> **Extrait de page**:
Eugénie Éboué-Tell : l’appel du ministère des Outre-mer pour son entrée au Panthéon
La résistante née en Guyane fut institutrice à Saint-Laurent-du-Maroni avant de devenir députée, sénatrice et membre du Conseil économique et social
La ministre des Outre-mer, Naïma Moutchou, a inauguré, mardi 15 septembre, la salle Eugénie et Félix Éboué au siège du ministère, rue Oudinot, à Paris. Jusqu’à cette cérémonie, le lieu portait le seul nom de Félix Éboué.
Deux portraits réalisés par l’artiste Christian Guémy, alias C215, ont été installés de part et d’autre de la porte. Ils représentent Félix Éboué, gouverneur du Tchad rallié à la France libre en 1940, et son épouse Eugénie Éboué-Tell, résistante et femme politique.
Lors de son discours, Naïma Moutchou a appelé à faire entrer Eugénie Éboué-Tell au Panthéon, où repose Félix Éboué depuis 1949. « Elle est une grande femme de notre histoire », a déclaré la ministre.
Née en Guyane en 1891, Eugénie Éboué-Tell a exercé comme institutrice à Saint-Laurent-du-Maroni. Elle a travaillé sur les langues africaines et les modes de communication par tambours et sifflements.
Pendant la Seconde Guerre mondiale, elle s’est engagée comme infirmière à l’hôpital militaire de Brazzaville après le ralliement du Tchad à la France libre. Le régime de Vichy l’a condamnée à mort par contumace.
Après la mort de Félix Éboué au Caire en 1944, Eugénie Éboué-Tell poursuit son engagement politique. En 1945, elle devient députée de la Guadeloupe, quelques mois après le premier vote des femmes en France. Elle siège par la suite au Conseil de la République, puis au Conseil économique et social.
Son parcours comprend des mandats municipaux à Grand-Bourg, en Guadeloupe, et à Asnières-sur-Seine. Au Parlement, elle intervient sur l’égalité des enfants nés dans les colonies, la protection sociale, la départementalisation et le désenclavement des territoires ultramarins.
En 1949, elle participe au vote de la loi autorisant le transfert des cendres de Félix Éboué au Panthéon. Plus de soixante-dix ans après cette décision, des élèves du collège Eugénie Éboué-Tell de Saint-Laurent-du-Maroni ont écrit au président de la République pour demander sa panthéonisation.

> **Objet de la tâche**: Relevez tous les sujets sur lesquels Eugénie Éboué-Tell est intervenue au Parlement d'après l'extrait ci-dessus.

> **Données répertoriées**:
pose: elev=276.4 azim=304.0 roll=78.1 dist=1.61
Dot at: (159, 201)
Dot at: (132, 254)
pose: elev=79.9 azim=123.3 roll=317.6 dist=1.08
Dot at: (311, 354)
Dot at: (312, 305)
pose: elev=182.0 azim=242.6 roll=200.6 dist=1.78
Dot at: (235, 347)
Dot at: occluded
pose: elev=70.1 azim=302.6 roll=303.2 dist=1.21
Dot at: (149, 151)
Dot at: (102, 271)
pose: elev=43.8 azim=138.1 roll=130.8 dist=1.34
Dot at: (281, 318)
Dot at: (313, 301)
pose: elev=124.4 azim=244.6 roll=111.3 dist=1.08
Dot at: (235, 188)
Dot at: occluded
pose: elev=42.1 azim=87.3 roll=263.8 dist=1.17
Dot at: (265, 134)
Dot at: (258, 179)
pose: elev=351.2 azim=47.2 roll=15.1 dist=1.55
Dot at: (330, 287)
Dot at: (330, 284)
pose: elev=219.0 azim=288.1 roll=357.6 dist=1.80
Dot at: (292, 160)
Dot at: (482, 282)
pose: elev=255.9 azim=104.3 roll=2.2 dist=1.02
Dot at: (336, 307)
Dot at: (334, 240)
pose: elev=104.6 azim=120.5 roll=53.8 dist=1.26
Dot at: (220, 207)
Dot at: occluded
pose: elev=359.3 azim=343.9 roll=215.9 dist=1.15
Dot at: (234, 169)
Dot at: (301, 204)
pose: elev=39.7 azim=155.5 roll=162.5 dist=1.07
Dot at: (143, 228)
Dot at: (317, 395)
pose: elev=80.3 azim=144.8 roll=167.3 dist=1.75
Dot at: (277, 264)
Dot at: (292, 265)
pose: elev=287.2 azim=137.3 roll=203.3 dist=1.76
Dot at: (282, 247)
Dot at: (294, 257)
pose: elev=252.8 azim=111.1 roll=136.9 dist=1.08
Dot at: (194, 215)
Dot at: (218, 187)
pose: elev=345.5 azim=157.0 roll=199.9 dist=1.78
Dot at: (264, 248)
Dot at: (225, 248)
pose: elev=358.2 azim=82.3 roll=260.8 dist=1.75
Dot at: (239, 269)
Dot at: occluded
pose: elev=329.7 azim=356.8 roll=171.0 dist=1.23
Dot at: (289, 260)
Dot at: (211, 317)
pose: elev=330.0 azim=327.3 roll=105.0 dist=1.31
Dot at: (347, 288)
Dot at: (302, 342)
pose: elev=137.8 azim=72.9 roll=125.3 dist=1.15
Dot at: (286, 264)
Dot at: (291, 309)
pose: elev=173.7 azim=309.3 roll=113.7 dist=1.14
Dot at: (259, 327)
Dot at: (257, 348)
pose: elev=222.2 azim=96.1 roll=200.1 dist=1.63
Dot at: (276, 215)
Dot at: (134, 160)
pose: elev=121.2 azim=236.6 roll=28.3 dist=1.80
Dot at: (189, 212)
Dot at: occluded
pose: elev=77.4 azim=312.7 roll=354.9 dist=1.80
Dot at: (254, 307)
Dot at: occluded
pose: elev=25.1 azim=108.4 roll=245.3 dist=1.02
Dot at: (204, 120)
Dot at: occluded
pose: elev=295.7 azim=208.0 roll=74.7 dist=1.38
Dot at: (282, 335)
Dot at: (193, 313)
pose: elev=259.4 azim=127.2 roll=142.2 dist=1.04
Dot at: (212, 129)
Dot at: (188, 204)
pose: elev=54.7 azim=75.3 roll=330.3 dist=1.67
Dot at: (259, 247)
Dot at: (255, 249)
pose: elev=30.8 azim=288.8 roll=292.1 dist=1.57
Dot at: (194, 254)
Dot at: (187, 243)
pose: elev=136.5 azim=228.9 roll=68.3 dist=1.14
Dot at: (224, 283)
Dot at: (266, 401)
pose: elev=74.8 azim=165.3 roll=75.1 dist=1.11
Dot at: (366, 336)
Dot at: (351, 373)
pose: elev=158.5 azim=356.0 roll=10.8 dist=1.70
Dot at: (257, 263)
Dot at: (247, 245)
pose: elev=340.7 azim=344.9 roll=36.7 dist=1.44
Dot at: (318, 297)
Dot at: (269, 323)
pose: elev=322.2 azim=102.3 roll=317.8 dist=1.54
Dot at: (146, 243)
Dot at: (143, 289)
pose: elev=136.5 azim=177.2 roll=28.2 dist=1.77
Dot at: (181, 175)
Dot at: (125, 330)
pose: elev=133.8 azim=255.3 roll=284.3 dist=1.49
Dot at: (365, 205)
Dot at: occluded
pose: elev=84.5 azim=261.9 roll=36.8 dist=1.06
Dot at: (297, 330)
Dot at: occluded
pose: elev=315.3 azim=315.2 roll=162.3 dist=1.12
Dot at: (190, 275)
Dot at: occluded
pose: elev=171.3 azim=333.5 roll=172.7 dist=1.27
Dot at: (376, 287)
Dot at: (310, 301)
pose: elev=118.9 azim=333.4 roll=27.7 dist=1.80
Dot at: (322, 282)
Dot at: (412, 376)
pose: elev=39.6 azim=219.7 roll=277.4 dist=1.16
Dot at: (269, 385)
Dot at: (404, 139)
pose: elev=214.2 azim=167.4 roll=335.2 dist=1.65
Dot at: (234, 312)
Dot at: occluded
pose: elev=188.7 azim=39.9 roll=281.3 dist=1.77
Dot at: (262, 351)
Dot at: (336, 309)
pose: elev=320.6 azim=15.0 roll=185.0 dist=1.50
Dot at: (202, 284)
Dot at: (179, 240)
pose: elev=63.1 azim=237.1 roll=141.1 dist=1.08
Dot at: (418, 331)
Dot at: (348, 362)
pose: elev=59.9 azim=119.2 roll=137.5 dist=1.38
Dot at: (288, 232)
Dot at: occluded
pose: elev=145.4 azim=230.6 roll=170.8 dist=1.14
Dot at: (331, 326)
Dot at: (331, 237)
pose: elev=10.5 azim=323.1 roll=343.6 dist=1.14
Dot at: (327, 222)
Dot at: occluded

> **Tâche accomplie**:
- L'égalité des enfants nés dans les colonies
- La protection sociale
- La départementalisation
- Le désenclavement des territoires ultramarins